### Data supplied
-------------------------
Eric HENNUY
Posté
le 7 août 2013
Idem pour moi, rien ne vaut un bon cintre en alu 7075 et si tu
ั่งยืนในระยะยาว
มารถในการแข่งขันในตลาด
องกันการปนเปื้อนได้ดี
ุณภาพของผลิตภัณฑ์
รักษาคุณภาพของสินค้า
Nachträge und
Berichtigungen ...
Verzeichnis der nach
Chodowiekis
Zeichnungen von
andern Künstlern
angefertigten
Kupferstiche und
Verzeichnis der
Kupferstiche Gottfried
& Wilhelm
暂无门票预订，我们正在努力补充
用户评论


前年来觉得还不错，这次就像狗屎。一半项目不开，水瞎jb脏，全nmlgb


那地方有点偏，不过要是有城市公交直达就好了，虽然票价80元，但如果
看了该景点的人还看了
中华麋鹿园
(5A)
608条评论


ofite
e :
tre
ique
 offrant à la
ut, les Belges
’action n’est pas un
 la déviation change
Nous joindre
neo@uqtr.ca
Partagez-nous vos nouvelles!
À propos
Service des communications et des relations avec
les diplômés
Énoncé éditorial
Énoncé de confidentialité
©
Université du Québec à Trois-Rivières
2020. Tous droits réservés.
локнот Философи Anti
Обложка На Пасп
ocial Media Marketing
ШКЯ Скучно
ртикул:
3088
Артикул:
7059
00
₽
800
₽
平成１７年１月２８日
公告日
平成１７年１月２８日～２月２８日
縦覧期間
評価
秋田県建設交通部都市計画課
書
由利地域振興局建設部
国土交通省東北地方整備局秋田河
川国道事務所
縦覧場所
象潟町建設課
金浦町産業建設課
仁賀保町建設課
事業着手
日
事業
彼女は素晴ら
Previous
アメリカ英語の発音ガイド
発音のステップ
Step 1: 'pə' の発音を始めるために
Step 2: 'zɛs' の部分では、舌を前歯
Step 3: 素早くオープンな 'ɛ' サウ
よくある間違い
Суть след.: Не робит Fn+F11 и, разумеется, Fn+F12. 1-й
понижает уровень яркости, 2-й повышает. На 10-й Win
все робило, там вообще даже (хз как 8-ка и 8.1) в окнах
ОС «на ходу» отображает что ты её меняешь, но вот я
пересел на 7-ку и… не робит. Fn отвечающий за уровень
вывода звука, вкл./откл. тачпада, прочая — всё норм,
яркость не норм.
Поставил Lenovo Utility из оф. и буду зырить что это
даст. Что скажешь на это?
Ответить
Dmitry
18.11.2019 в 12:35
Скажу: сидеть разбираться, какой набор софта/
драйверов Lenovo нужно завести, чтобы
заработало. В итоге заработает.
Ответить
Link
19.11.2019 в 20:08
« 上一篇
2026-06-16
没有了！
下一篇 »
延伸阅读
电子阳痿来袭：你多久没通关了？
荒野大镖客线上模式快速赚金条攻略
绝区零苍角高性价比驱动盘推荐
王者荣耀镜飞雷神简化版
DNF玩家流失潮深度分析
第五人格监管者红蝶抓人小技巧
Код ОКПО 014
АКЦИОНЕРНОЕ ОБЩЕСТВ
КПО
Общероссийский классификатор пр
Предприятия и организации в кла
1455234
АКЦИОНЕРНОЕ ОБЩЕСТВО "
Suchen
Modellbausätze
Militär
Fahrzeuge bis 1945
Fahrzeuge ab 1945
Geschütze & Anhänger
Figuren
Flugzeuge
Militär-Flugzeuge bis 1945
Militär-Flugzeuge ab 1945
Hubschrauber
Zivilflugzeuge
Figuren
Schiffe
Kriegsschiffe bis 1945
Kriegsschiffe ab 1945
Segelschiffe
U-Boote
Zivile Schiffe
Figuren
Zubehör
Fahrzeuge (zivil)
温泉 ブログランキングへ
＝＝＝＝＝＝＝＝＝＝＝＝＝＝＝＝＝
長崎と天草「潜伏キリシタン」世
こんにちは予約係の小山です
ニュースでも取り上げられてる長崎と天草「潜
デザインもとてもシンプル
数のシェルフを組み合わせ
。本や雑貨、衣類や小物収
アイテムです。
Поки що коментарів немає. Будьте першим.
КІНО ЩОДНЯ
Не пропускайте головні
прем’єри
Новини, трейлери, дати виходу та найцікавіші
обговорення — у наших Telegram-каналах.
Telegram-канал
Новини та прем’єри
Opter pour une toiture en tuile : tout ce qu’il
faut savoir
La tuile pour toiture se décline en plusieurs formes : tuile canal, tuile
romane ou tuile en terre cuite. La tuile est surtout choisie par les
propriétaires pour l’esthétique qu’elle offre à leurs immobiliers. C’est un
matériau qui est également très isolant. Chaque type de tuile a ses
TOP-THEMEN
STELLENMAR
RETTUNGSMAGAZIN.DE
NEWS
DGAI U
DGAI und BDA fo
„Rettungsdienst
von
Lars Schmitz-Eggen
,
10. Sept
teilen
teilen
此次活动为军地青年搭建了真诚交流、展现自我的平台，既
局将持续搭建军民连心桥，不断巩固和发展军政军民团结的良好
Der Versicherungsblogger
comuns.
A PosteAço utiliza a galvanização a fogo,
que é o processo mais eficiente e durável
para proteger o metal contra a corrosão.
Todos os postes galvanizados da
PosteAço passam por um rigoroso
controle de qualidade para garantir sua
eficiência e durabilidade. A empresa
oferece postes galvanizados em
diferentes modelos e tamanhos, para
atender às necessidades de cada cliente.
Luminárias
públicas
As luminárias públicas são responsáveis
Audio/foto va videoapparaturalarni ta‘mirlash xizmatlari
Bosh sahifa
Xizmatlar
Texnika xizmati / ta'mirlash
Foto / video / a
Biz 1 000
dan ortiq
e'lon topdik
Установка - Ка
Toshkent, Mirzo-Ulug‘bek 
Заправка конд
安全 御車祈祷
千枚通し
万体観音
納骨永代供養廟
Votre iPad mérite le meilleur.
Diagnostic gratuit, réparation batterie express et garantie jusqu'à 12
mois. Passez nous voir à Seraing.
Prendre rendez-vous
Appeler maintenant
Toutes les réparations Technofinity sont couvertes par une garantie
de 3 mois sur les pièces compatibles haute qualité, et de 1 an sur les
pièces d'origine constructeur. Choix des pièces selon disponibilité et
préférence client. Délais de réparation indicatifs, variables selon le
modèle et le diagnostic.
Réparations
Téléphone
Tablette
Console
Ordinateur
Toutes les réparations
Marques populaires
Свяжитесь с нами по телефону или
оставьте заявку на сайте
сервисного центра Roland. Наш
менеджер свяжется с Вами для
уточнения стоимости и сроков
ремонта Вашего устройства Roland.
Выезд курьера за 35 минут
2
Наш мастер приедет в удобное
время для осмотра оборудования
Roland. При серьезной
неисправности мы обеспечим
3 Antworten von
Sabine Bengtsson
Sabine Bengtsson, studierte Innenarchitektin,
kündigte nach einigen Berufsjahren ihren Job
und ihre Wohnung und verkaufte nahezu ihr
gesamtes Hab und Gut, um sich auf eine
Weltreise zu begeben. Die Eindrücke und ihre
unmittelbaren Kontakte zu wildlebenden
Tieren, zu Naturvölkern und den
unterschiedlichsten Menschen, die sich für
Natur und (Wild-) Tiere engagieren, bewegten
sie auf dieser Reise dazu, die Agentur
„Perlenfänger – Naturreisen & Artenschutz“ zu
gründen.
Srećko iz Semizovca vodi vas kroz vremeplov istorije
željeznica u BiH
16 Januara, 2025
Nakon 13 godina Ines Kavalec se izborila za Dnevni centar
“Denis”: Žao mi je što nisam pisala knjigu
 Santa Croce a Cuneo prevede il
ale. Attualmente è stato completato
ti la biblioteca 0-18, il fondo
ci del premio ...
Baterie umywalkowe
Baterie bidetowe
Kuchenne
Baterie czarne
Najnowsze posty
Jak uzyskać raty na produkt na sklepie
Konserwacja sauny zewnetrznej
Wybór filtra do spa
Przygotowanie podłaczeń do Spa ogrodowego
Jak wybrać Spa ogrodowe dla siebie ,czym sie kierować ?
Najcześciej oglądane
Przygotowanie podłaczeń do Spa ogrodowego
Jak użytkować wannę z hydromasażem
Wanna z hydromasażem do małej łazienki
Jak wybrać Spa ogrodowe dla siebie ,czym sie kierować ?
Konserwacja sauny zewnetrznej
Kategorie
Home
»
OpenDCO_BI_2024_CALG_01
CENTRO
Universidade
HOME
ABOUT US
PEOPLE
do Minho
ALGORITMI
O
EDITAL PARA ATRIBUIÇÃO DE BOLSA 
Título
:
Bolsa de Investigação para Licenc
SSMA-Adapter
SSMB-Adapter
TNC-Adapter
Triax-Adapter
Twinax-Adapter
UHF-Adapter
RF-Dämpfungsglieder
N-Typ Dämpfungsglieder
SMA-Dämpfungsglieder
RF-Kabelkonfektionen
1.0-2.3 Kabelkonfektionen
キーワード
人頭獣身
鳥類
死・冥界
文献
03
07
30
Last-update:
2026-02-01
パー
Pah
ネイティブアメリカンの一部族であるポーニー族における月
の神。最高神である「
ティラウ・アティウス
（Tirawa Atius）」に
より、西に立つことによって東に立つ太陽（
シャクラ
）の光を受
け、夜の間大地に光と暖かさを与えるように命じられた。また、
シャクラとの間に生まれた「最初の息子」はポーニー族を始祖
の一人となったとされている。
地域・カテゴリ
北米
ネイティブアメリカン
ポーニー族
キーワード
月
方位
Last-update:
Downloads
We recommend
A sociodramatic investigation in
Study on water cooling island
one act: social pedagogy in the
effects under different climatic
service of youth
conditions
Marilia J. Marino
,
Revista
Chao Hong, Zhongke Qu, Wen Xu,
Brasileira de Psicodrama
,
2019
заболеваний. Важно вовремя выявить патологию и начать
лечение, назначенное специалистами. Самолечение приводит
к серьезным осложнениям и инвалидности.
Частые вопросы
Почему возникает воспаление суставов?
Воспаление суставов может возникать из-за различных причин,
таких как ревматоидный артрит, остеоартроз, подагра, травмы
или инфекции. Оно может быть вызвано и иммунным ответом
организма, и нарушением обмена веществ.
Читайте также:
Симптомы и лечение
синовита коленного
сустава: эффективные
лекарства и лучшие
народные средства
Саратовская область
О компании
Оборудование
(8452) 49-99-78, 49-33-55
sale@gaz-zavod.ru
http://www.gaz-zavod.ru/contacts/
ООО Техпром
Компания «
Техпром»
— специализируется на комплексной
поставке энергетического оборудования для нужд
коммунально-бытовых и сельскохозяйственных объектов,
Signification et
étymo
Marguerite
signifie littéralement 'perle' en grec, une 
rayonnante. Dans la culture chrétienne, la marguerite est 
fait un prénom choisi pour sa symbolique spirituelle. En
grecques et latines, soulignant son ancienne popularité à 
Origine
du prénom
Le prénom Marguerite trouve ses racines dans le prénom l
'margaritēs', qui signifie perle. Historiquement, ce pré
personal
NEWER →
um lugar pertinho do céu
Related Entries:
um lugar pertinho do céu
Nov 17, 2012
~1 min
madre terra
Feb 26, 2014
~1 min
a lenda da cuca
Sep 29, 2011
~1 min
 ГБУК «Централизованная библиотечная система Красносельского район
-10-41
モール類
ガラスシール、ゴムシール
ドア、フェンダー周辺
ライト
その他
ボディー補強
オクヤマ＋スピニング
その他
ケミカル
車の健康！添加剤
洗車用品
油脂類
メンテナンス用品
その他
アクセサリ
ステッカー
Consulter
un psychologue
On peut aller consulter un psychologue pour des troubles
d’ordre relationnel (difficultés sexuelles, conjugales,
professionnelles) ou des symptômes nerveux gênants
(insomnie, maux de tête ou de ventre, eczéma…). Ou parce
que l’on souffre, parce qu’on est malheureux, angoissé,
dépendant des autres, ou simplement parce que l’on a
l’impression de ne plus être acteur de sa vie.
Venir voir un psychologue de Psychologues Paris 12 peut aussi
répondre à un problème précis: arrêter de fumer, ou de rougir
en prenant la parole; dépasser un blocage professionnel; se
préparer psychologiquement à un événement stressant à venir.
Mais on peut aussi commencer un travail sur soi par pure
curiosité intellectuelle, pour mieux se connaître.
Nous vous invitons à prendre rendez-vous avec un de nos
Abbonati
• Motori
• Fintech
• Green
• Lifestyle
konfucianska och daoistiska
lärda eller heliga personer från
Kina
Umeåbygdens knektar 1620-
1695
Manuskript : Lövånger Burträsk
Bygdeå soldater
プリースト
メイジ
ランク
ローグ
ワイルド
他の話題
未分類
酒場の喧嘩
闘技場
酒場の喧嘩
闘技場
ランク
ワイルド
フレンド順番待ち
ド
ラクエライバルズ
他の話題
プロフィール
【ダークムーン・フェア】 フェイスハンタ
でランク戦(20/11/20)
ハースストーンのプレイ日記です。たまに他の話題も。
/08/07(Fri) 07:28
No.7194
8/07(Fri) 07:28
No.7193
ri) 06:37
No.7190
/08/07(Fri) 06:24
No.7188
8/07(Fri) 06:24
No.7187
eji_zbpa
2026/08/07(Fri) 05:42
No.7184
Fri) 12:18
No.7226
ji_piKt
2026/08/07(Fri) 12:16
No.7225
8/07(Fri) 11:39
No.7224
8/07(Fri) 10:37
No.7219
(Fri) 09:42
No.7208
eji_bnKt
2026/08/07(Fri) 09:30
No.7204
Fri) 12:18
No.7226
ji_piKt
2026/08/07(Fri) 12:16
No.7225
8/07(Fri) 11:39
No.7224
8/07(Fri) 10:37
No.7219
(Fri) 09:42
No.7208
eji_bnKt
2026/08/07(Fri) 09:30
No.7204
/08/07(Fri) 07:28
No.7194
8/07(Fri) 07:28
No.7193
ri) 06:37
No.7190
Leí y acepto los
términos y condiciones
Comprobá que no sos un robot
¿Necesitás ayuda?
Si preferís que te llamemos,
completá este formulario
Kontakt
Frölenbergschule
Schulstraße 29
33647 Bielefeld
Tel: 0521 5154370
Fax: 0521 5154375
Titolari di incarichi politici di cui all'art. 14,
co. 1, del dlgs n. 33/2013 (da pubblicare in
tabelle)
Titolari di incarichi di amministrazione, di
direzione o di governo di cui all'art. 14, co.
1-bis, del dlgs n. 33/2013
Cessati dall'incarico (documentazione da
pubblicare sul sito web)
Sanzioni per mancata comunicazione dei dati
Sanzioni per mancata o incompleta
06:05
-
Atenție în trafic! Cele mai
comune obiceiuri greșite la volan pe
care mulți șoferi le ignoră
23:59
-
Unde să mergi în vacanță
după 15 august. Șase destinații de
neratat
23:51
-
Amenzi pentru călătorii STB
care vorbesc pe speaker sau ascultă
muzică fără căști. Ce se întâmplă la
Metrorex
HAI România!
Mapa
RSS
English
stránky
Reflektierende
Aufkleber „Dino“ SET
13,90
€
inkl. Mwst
-------------------------
From the records above, repeat exactly the lines from the one with "Nachträge und" through the one with "Service des communications", both included.

Nachträge und
Berichtigungen ...
Verzeichnis der nach
Chodowiekis
Zeichnungen von
andern Künstlern
angefertigten
Kupferstiche und
Verzeichnis der
Kupferstiche Gottfried
& Wilhelm
暂无门票预订，我们正在努力补充
用户评论


前年来觉得还不错，这次就像狗屎。一半项目不开，水瞎jb脏，全nmlgb


那地方有点偏，不过要是有城市公交直达就好了，虽然票价80元，但如果
看了该景点的人还看了
中华麋鹿园
(5A)
608条评论


ofite
e :
tre
ique
 offrant à la
ut, les Belges
’action n’est pas un
 la déviation change
Nous joindre
neo@uqtr.ca
Partagez-nous vos nouvelles!
À propos
Service des communications et des relations avec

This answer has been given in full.